▶ EXERCISE AIM
Copy every line that holds the string "needed" from the data below.

--- DATASET EXCERPTS Enclosed Below ---

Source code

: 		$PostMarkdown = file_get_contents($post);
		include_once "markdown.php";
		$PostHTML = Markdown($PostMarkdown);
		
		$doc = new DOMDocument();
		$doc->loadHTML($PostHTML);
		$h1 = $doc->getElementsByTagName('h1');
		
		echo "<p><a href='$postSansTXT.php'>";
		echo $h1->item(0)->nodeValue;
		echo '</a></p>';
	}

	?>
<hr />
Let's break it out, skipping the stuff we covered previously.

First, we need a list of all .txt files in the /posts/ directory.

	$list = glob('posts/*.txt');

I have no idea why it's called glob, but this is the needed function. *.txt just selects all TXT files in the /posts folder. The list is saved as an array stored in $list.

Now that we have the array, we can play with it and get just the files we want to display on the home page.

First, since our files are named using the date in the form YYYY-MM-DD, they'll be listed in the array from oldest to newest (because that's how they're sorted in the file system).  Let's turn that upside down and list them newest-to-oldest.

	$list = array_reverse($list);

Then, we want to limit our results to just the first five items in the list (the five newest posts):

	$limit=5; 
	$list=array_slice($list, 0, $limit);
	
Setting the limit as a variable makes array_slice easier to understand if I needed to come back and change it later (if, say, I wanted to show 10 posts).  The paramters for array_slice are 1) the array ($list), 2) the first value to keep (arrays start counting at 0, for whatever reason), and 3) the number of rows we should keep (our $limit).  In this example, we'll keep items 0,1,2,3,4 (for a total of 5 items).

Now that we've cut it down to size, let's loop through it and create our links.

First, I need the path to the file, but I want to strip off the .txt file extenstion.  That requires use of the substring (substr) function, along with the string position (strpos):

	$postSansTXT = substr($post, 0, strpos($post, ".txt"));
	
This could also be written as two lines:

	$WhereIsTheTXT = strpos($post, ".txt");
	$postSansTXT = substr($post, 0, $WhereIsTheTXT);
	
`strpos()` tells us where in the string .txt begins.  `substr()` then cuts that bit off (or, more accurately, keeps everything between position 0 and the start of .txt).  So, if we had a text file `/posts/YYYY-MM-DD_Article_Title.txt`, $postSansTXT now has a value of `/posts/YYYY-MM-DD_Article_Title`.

--- End of Enclosed DATASET EXCERPTS ---

▶ SOLUTION TO THIS EXERCISE
I have no idea why it's called glob, but this is the needed function. *.txt just selects all TXT files in the /posts folder. The list is saved as an array stored in $list.
Setting the limit as a variable makes array_slice easier to understand if I needed to come back and change it later (if, say, I wanted to show 10 posts).  The paramters for array_slice are 1) the array ($list), 2) the first value to keep (arrays start counting at 0, for whatever reason), and 3) the number of rows we should keep (our $limit).  In this example, we'll keep items 0,1,2,3,4 (for a total of 5 items).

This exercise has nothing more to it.